◆ **OBJECTIF DE L'EXERCICE**: Recopiez mot pour mot toutes les lignes des données ci-dessous, en laissant les images de côté.

· · · · · · ·

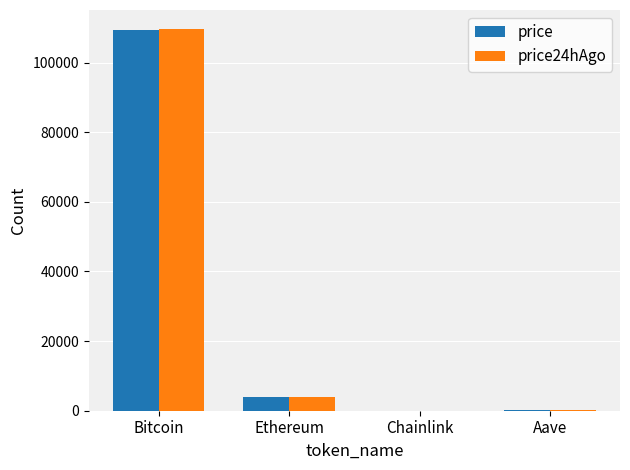

Are the bars grouped side by side (vs. stacked)?

Yes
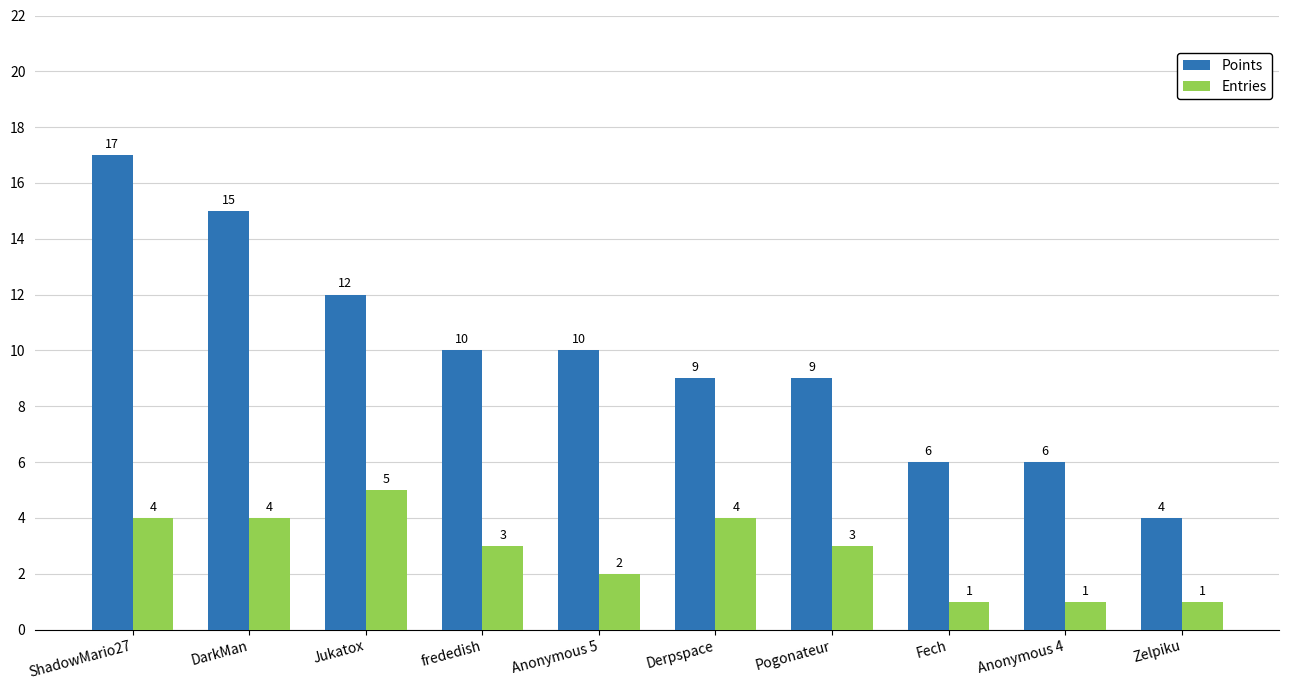

How many series are shown in this chart?

2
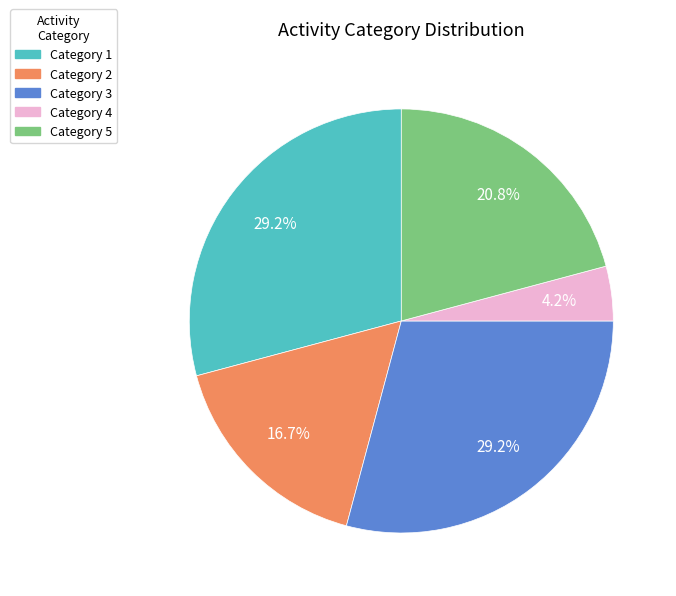

How many segments does this pie chart have?

5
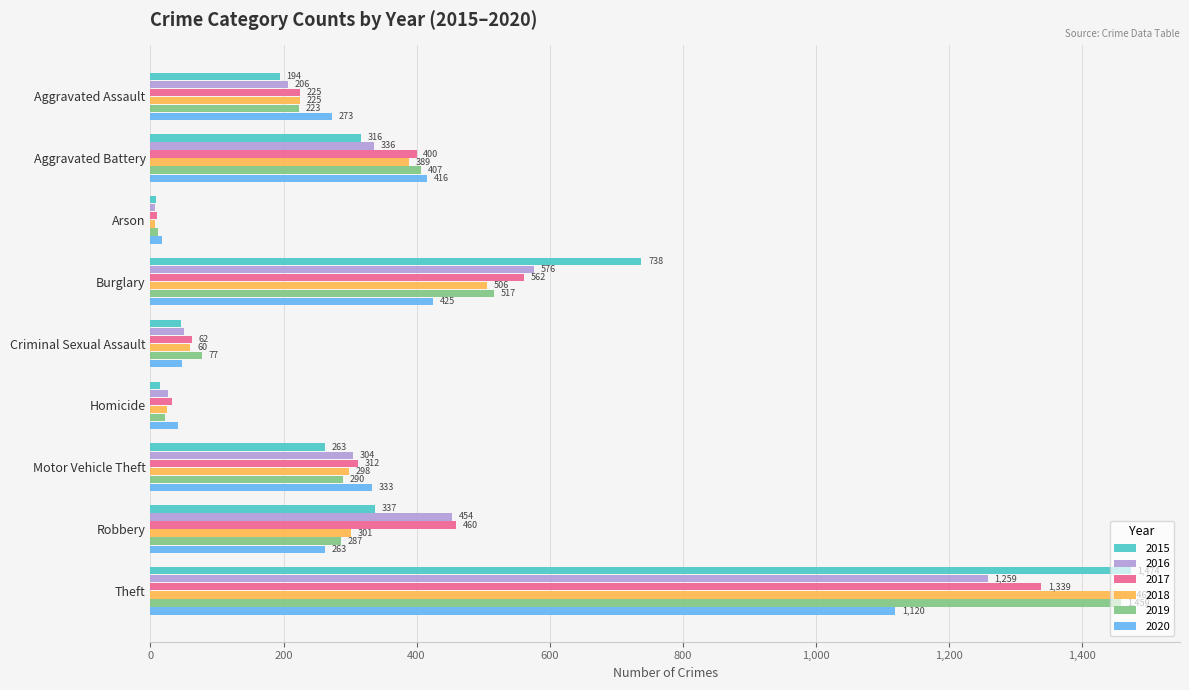

Rank the series by their maximum value, from lowest to highest.

2020, 2016, 2017, 2019, 2018, 2015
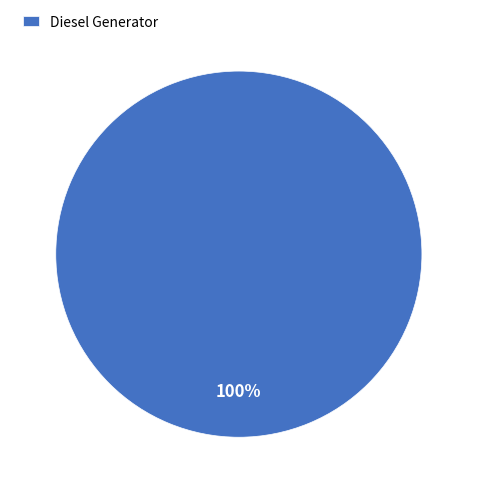

The Diesel Generator slice represents 100% of the pie. True or false?

True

· · · · · · ·

◆ **RÉSULTAT ATTENDU**:
Are the bars grouped side by side (vs. stacked)?

Yes

How many series are shown in this chart?

2

How many segments does this pie chart have?

5

Rank the series by their maximum value, from lowest to highest.

2020, 2016, 2017, 2019, 2018, 2015

The Diesel Generator slice represents 100% of the pie. True or false?

True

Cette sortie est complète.